Nutrition+ provided nutrition education to communities, through clergy and farmers trained in theology, and climate-smart, sustainable agricultural practices. The farmers and their communities were mobilised around church congregations and farmer-groups, with local church leaders engaged in mobilisation and training as well.  The Nutrition+ Project was complementary to the OAIC initiatives to enhance the livelihoods of smallholder farmers and their rural communities. The Nutrition+ Project encouraged communities to incorporate livelihood training in their work, thus creating project sustainability.
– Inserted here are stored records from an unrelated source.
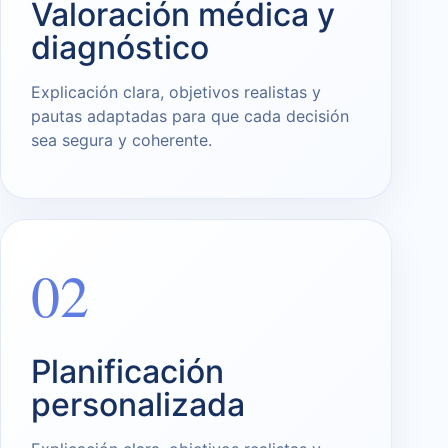
Valoración médica y
diagnóstico
Explicación clara, objetivos realistas y
pautas adaptadas para que cada decisión
sea segura y coherente.
02
Planificación
personalizada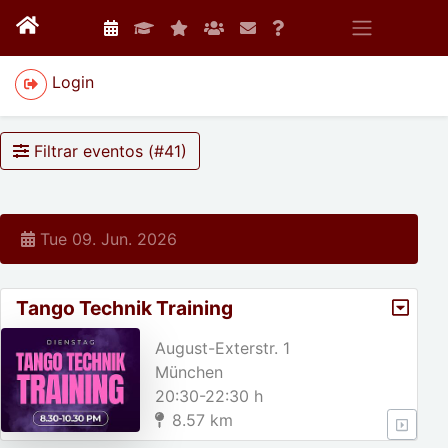
Login
Filtrar eventos (#
41
)
Tue 09. Jun. 2026
Tango Technik Training
August-Exterstr. 1
München
20:30-22:30 h
8.57 km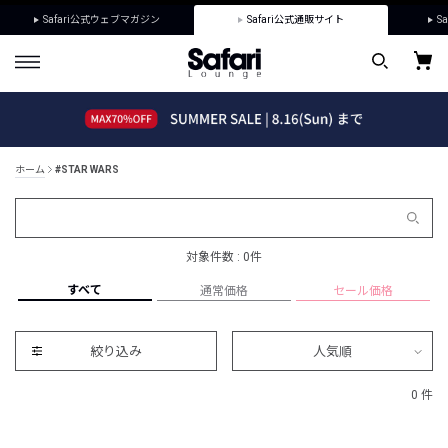
Safari公式ウェブマガジン
Safari公式通販サイト
Sa
ホーム
#STAR WARS
対象件数 : 0件
すべて
通常価格
セール価格
絞り込み
人気順
0 件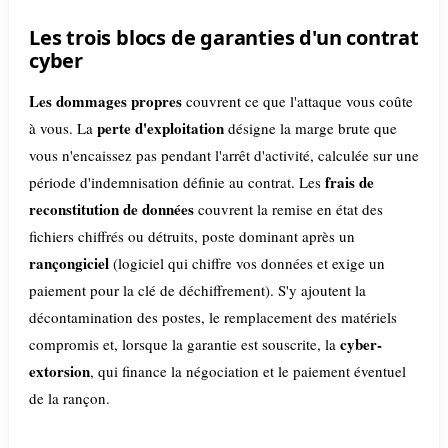
Les trois blocs de garanties d'un contrat
cyber
Les dommages propres
couvrent ce que l'attaque vous coûte
perte d'exploitation
à vous. La
désigne la marge brute que
vous n'encaissez pas pendant l'arrêt d'activité, calculée sur une
frais de
période d'indemnisation définie au contrat. Les
reconstitution de données
couvrent la remise en état des
fichiers chiffrés ou détruits, poste dominant après un
rançongiciel
(logiciel qui chiffre vos données et exige un
paiement pour la clé de déchiffrement). S'y ajoutent la
décontamination des postes, le remplacement des matériels
cyber-
compromis et, lorsque la garantie est souscrite, la
extorsion
, qui finance la négociation et le paiement éventuel
de la rançon.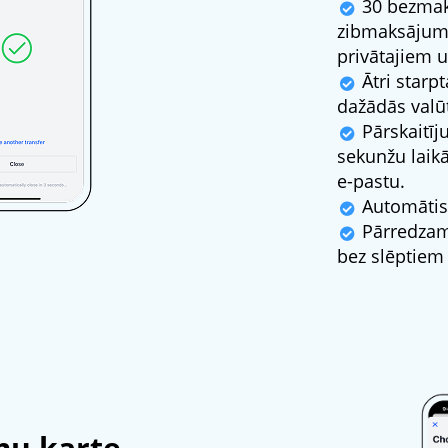
30 bezma
zibmaksājumi
privātajiem u
Ātri starpt
dažādās valū
Pārskaitīj
sekunžu laikā
e-pastu.
Automātisk
Pārredzama
bez slēptiem
u karte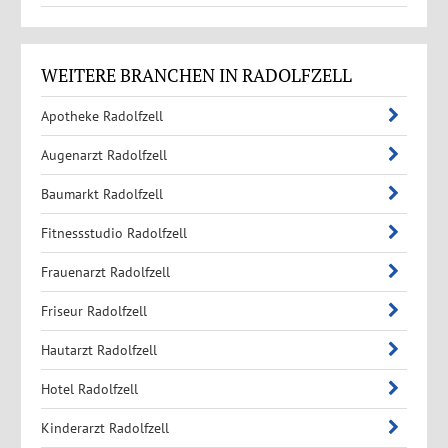
WEITERE BRANCHEN IN RADOLFZELL
Apotheke Radolfzell
Augenarzt Radolfzell
Baumarkt Radolfzell
Fitnessstudio Radolfzell
Frauenarzt Radolfzell
Friseur Radolfzell
Hautarzt Radolfzell
Hotel Radolfzell
Kinderarzt Radolfzell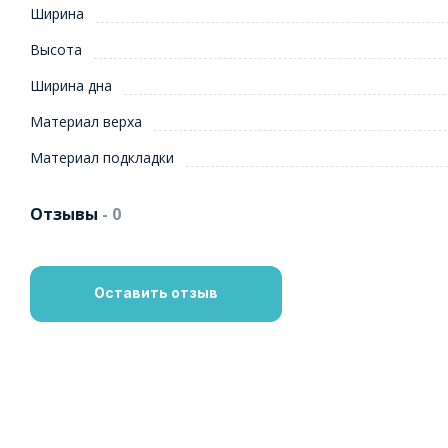
Ширина
Высота
Ширина дна
Материал верха
Материал подкладки
Отзывы
- 0
Оставить отзыв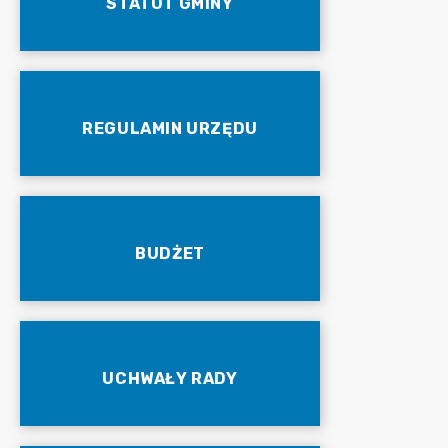
STATUT GMINY
REGULAMIN URZĘDU
BUDŻET
UCHWAŁY RADY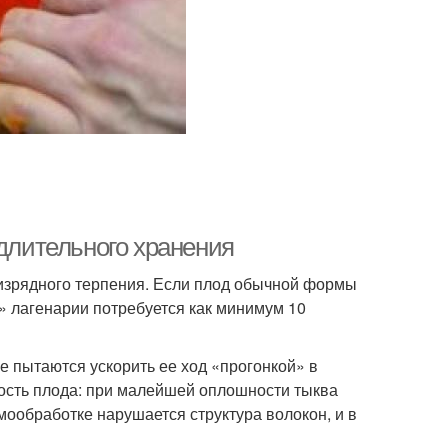
 длительного хранения
изрядного терпения. Если плод обычной формы
й» лагенарии потребуется как минимум 10
 пытаются ускорить ее ход «прогонкой» в
ность плода: при малейшей оплошности тыква
рмообработке нарушается структура волокон, и в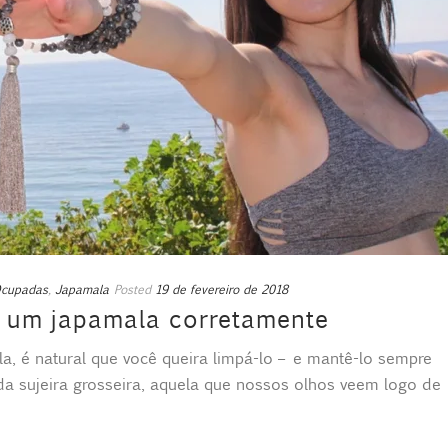
Ocupadas
,
Japamala
Posted
19 de fevereiro de 2018
 um japamala corretamente
a, é natural que você queira limpá-lo – e mantê-lo sempre
a sujeira grosseira, aquela que nossos olhos veem logo de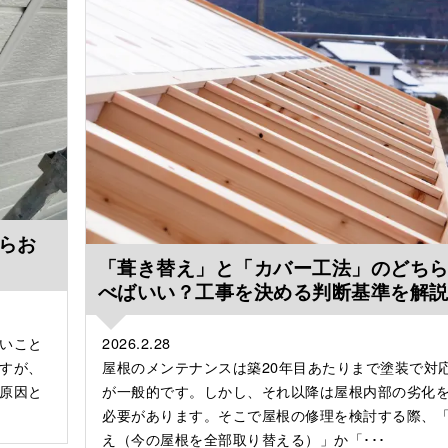
らお
「葺き替え」と「カバー工法」のどち
べばいい？工事を決める判断基準を解
いこと
2026.2.28
すが、
屋根のメンテナンスは築20年目あたりまで塗装で対
原因と
が一般的です。しかし、それ以降は屋根内部の劣化
必要があります。そこで屋根の修理を検討する際、
え（今の屋根を全部取り替える）」か「･･･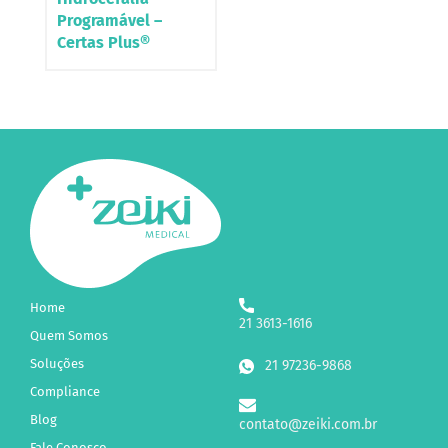
Programável –
Certas Plus®
Home
21 3613-1616
Quem Somos
Soluções
21 97236-9868
Compliance
Blog
contato@zeiki.com.br
Fale Conosco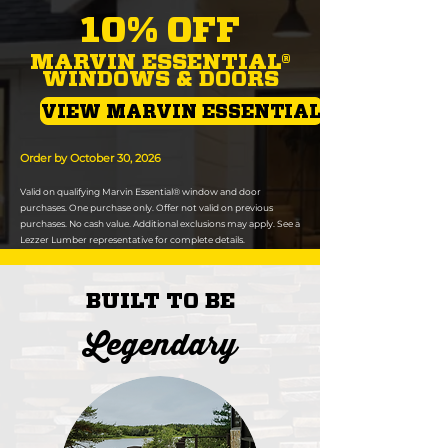
10% OFF
MARVIN ESSENTIAL®
WINDOWS & DOORS
VIEW MARVIN ESSENTIAL
Order by October 30, 2026
Valid on qualifying Marvin Essential® window and door
purchases. One purchase only. Offer not valid on previous
purchases. No cash value. Additional exclusions may apply. See a
Lezzer Lumber representative for complete details.
BUILT TO BE
Legendary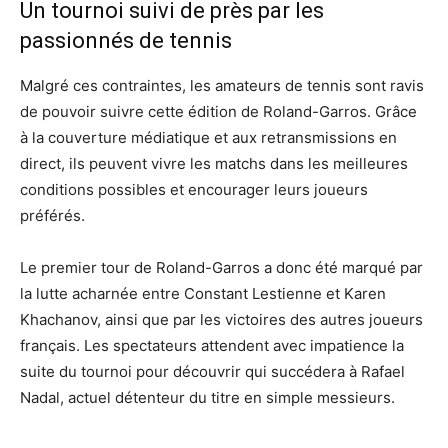
Un tournoi suivi de près par les
passionnés de tennis
Malgré ces contraintes, les amateurs de tennis sont ravis
de pouvoir suivre cette édition de Roland-Garros. Grâce
à la couverture médiatique et aux retransmissions en
direct, ils peuvent vivre les matchs dans les meilleures
conditions possibles et encourager leurs joueurs
préférés.
Le premier tour de Roland-Garros a donc été marqué par
la lutte acharnée entre Constant Lestienne et Karen
Khachanov, ainsi que par les victoires des autres joueurs
français. Les spectateurs attendent avec impatience la
suite du tournoi pour découvrir qui succédera à Rafael
Nadal, actuel détenteur du titre en simple messieurs.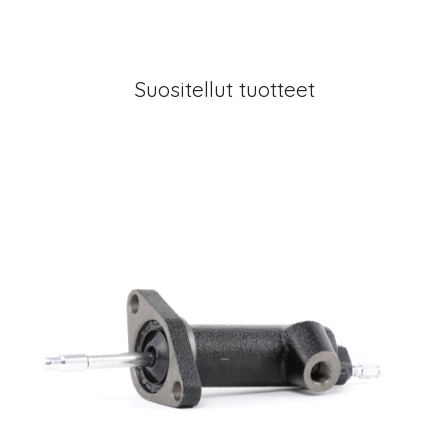
Suositellut tuotteet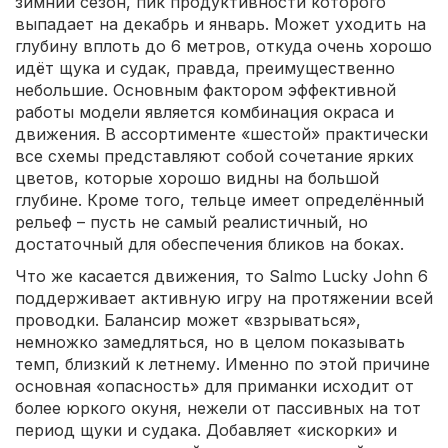
зимний сезон, пик продуктивности которого
выпадает на декабрь и январь. Может уходить на
глубину вплоть до 6 метров, откуда очень хорошо
идёт щука и судак, правда, преимущественно
небольшие. Основным фактором эффективной
работы модели является комбинация окраса и
движения. В ассортименте «шестой» практически
все схемы представляют собой сочетание ярких
цветов, которые хорошо видны на большой
глубине. Кроме того, тельце имеет определённый
рельеф – пусть не самый реалистичный, но
достаточный для обеспечения бликов на боках.
Что же касается движения, то Salmo Lucky John 6
поддерживает активную игру на протяжении всей
проводки. Балансир может «взрываться»,
немножко замедляться, но в целом показывать
темп, близкий к летнему. Именно по этой причине
основная «опасность» для приманки исходит от
более юркого окуня, нежели от пассивных на тот
период щуки и судака. Добавляет «искорки» и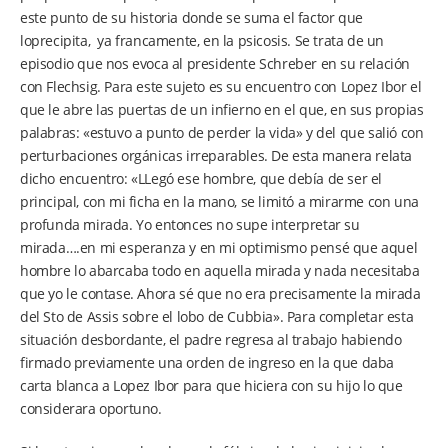
este punto de su historia donde se suma el factor que
loprecipita, ya francamente, en la psicosis. Se trata de un
episodio que nos evoca al presidente Schreber en su relación
con Flechsig. Para este sujeto es su encuentro con Lopez Ibor el
que le abre las puertas de un infierno en el que, en sus propias
palabras: «estuvo a punto de perder la vida» y del que salió con
perturbaciones orgánicas irreparables. De esta manera relata
dicho encuentro: «LLegó ese hombre, que debía de ser el
principal, con mi ficha en la mano, se limitó a mirarme con una
profunda mirada. Yo entonces no supe interpretar su
mirada….en mi esperanza y en mi optimismo pensé que aquel
hombre lo abarcaba todo en aquella mirada y nada necesitaba
que yo le contase. Ahora sé que no era precisamente la mirada
del Sto de Assis sobre el lobo de Cubbia». Para completar esta
situación desbordante, el padre regresa al trabajo habiendo
firmado previamente una orden de ingreso en la que daba
carta blanca a Lopez Ibor para que hiciera con su hijo lo que
considerara oportuno.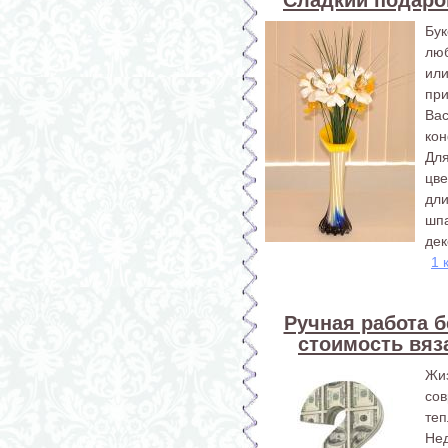
Бу
лю
или
при
Ва
кон
Дл
цв
дл
шп
дек
1 
Ручная работа б
стоимость вяз
Жи
со
те
Не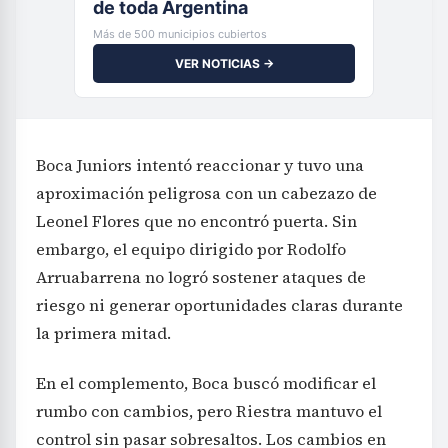
de toda Argentina
Más de 500 municipios cubiertos
VER NOTICIAS →
Boca Juniors intentó reaccionar y tuvo una
aproximación peligrosa con un cabezazo de
Leonel Flores que no encontró puerta. Sin
embargo, el equipo dirigido por Rodolfo
Arruabarrena no logró sostener ataques de
riesgo ni generar oportunidades claras durante
la primera mitad.
En el complemento, Boca buscó modificar el
rumbo con cambios, pero Riestra mantuvo el
control sin pasar sobresaltos. Los cambios en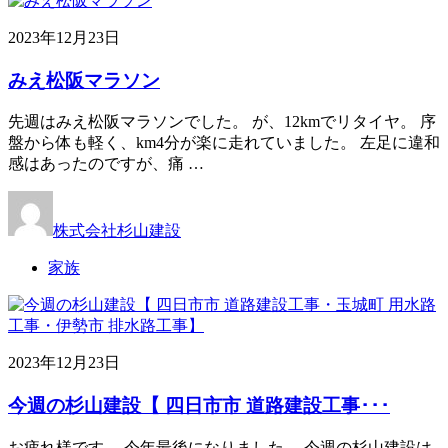
2023年12月23日
みえ松阪マラソン
先週はみえ松阪マラソンでした。 が、12kmでリタイヤ。 序
盤から体も軽く、km4分が楽に走れていました。 左足に違和
感はあったのですが、痛 …
株式会社杉山建設
家族
2023年12月23日
今週の杉山建設【 四日市市 道路建設工事･･･
お疲れ様です。 今年最後になりました。 今週の杉山建設は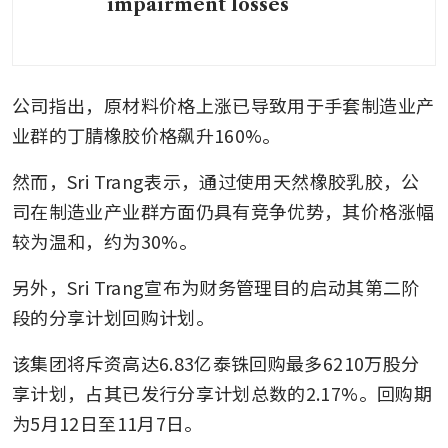
impairment losses
公司指出，原材料价格上涨已导致用于手套制造业产
业群的丁腈橡胶价格飙升160%。
然而，Sri Trang表示，通过使用天然橡胶乳胶，公
司在制造业产业群方面仍具有竞争优势，其价格涨幅
较为温和，约为30%。
另外，Sri Trang宣布为财务管理目的启动其第二阶
段的分享计划回购计划。
该集团将斥资高达6.83亿泰铢回购最多6210万股分
享计划，占其已发行分享计划总数的2.17%。回购期
为5月12日至11月7日。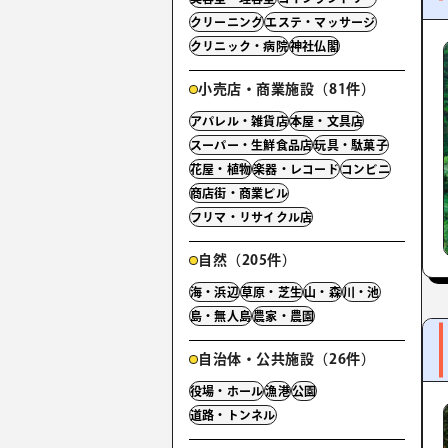
クリーニング
エステ・マッサージ
クリニック・病院
神社仏閣
小売店・商業施設（81件）
アパレル・雑貨店
本屋・文具店
スーパー・生鮮食品店
玩具・駄菓子
花屋・植物
楽器・レコード
コンビニ
商店街・商業ビル
フリマ・リサイクル店
自然（205件）
海・浜辺
草原・芝生
山・森
川・池
島・無人島
農家・農園
自治体・公共施設（26件）
役場・ホール
漁港
公園
道路・トンネル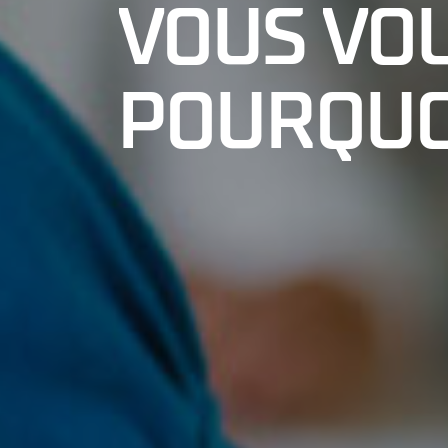
VOUS VO
POURQUOI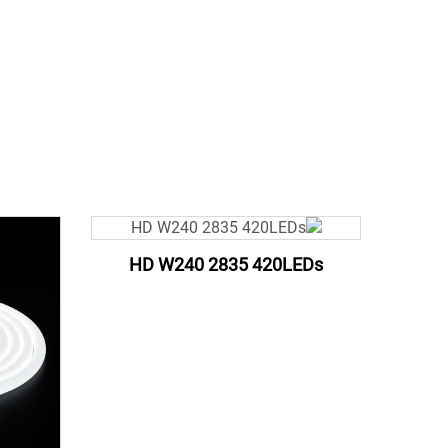
HD W240 2835 420LEDs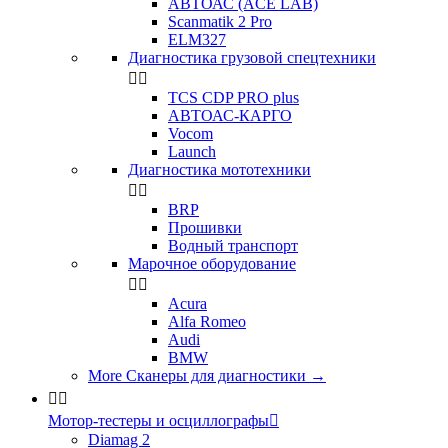
АВТОАС (ACE LAB)
Scanmatik 2 Pro
ELM327
Диагностика грузовой спецтехники


TCS CDP PRO plus
АВТОАС-КАРГО
Vocom
Launch
Диагностика мототехники


BRP
Прошивки
Водный транспорт
Марочное оборудование


Acura
Alfa Romeo
Audi
BMW
More Сканеры для диагностики
→


Мотор-тестеры и осциллографы

Diamag 2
Furthermore, communities established seed banks and farmer resource learning centres (through demonstration farms), as well as reached out to families with children under 5 years, with support to fight malnutrition.

In the period of implementation, the Nutrition+ resulted in 276 clergy and farmers were trained, and in turn, they reached 515 households through the integrated project activities. The Organisation of African Instituted Churches (OAIC) further facilitated collaboration among these groups, agricultural research institutes, and their respective local government officials, including those from the Ministries of Agriculture. Through this, the different clusters of farmers and 230 households received seeds to grow climate resilient crops, and support to establish demonstration farms. A total of 120 demonstration farms were set up, and 18 seed banks established, following the harvest from the respective crops – including cassava, sweet potatoes, cow peas, soya peas, beans, green grams, bananas, millet and sorghum. In addition, the Nutrition+ Project gave opportunity for households to supplement their nutrition affordably and have income from the sale of vegetables from their small-scale kitchen/ vegetable gardens. Overall, Nutrition+ provides a successful model that can be replicated and scaled-up in other regions.